Chiariamo un cosa: non è l’orto in se stesso ad essere Zen. E forse nemmeno l’azione di farlo, il vangare lo zappare il piantare, è Zen. No in effetti credo che l’esperienza Zen sia guardare l’orto crescere. E comincia dal principio da quando guardi un pezzo di terra, un campo di erbacce duro e incolto e lo “vedi” come sarà.

Veramente quando ho scelto quel luogo accosto alla casetta che ho preso in affitto nei pressi di Manciano in Maremma, non sapevo ancora nulla di orti e di zen, ma ricordavo qualche passo del De Agri Coltura di Catone il Censore che intorno al 160 AC dava consigli a suo figlio ed ai Romani su come si struttura la villa (fattoria) i campi intorno, grano, ulivi e viti. Per me c’era solo un orto da progettare, ma a parte le dimensioni tutto il resto tornava: orientamento, tipo di terreni, attenzione all’umidità e al vento prevalente e anche quelle rarefatte indicazioni che hanno a che fare con il Genus Loci, i segni del cielo e della terra che sapevan bene interpretare gli Aruspici Etruschi così di casa in Maremma.
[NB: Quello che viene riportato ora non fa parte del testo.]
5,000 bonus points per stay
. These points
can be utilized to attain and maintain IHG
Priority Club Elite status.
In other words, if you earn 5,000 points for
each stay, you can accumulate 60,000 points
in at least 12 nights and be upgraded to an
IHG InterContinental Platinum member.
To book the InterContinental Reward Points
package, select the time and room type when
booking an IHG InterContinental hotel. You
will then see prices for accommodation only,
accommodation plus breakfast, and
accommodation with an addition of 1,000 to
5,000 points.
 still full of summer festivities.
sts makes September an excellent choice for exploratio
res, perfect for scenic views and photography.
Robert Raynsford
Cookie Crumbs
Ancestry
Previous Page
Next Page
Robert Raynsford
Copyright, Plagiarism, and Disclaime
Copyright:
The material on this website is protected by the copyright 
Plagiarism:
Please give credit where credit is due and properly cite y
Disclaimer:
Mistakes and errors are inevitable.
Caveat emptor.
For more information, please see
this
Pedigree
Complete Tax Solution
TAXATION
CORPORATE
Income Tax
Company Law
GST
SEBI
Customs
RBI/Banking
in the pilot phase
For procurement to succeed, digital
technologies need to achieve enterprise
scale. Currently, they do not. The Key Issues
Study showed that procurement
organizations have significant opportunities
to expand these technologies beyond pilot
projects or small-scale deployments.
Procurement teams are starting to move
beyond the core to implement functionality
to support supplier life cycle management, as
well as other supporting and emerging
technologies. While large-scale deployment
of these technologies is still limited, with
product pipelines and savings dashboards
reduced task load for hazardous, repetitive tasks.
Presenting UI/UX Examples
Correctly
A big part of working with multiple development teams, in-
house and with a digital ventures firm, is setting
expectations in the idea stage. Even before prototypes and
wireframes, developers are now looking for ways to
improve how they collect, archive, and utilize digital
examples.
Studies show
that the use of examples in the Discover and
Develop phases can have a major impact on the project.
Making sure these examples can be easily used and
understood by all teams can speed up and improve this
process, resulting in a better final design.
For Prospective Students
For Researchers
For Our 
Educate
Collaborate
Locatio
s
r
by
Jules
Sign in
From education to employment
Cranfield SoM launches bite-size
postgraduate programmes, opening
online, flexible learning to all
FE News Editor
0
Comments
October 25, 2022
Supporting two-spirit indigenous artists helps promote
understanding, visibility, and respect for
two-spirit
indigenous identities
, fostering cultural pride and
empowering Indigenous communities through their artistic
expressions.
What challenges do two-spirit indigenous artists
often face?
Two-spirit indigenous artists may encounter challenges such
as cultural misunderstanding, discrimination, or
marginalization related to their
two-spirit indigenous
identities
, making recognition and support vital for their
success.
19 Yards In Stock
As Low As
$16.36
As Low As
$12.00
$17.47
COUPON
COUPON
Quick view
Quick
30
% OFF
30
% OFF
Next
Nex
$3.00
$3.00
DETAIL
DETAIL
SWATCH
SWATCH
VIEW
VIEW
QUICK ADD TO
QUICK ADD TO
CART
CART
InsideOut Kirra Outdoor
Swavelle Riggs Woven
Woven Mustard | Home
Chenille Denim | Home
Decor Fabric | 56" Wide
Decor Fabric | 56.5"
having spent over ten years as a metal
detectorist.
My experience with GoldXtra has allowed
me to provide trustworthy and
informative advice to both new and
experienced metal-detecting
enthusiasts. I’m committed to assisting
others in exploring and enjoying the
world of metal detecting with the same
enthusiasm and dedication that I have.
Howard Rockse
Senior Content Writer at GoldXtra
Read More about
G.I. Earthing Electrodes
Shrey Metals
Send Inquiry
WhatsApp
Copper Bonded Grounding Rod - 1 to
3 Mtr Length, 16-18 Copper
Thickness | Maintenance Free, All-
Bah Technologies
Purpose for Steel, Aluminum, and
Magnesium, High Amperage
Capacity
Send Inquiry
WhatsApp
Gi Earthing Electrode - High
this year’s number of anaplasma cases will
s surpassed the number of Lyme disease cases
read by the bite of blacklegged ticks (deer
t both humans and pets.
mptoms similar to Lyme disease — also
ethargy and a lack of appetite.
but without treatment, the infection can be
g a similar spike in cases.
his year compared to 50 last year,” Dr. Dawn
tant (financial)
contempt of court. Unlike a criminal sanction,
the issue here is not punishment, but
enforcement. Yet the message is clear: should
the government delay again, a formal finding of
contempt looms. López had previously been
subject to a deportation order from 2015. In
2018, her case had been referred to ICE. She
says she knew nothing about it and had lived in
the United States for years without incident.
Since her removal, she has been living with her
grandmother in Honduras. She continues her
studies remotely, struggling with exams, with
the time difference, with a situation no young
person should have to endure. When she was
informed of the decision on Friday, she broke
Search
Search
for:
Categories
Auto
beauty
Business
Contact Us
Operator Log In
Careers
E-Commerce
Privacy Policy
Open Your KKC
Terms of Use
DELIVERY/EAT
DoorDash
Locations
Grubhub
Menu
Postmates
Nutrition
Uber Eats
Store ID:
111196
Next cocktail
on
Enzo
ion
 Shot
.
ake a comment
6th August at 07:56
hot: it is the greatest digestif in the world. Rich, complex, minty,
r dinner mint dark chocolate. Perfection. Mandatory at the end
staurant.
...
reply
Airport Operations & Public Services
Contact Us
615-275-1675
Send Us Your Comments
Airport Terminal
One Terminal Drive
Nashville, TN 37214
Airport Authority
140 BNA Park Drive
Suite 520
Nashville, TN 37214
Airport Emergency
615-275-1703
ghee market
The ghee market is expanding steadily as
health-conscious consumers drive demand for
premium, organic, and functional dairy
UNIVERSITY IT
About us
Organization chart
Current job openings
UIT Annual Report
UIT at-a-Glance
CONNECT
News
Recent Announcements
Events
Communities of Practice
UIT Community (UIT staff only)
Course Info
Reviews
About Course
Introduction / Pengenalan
E subito avevo individuato quel pezzo di terra con quella grande quercia isolata, unica risorsa d’ombra per le pecore al meriggio e, verso sud, in leggera pendenza per far defluire le acque in eccesso, uno spazio adeguato non troppo distante dalla casa, ma vicino al deposito dell’acqua che scendeva in un tubo da una non lontana sorgente sulla collina. Individuato il luogo si trattava di recintarlo e non potendolo fare con un muro, come consigliavano Catone e anche i frati Benedettini che di orti chiusi eran maestri, mi contentai di una rete resistente agli assalti dei cinghiali e dei cervi e interrata abbastanza da dissuadere il tasso e l’istrice che da queste parti chiamano la spinosa grande flagello di orti e giardini.

A far la buca per interrare mezzo metro di rete chiamai una scavatrice che come si faceva un tempo tracciò tutto intorno i confini dell’orto lasciando dentro anche la quercia e già che c’era dissodò in profondità tutto il terreno all’interno facendo un sovescio che nessuna vanga né aratro avrebbero potuto fare. E mi sembrò grandissimo questo spazio che poi divisi in rettangoli per le colture basse come insalate e cavoli orientati per la lunghezza da est a ovest per prender bene il sole. E più in là orientati verso sud, perché una parte non restasse in ombra, i solchi per i rampicanti come fagioli e pomodori sostenuti dalle canne.

Ma prima di arrivare a piantar questa parte dell’orto dovetti far passare tutto l’inverno contentandomi di qualche cavolo e poche insalate. Ma finalmente venne la primavera e la quercia rimise le foglie e alle soglie dell’estate l’orto cominciò a riempirsi: da una parte zucche e zucchini dall’altra angurie e meloni nel mezzo i pomodori salivano sulle canne come i fagiolini lunghi e lunghissimi. Trovai anche il posto per le fragole per i peperoni dolci e per quelli piccanti e per le bellissime melanzane.

Da sotto la quercia guardavo l’orto crescere e già vedevo i nuovi impianti e l’orto dell’anno dopo. Il tempo sembra passare lento nell’orto, ma ogni giorno c’è una foglia in più, un colore che cambia. E in un attimo tutto matura. Gli zucchini si allungano i pomodori diventano rossi le melanzane nere e i peperoni gialli. Come i monaci coltivi l’orto nel silenzio e poi ne apprezzi i frutti. Il tempo scorre e tu galleggi tra passato e futuro vedendo l’orto crescere. Senza fretta senza noia. Veramente molto Zen.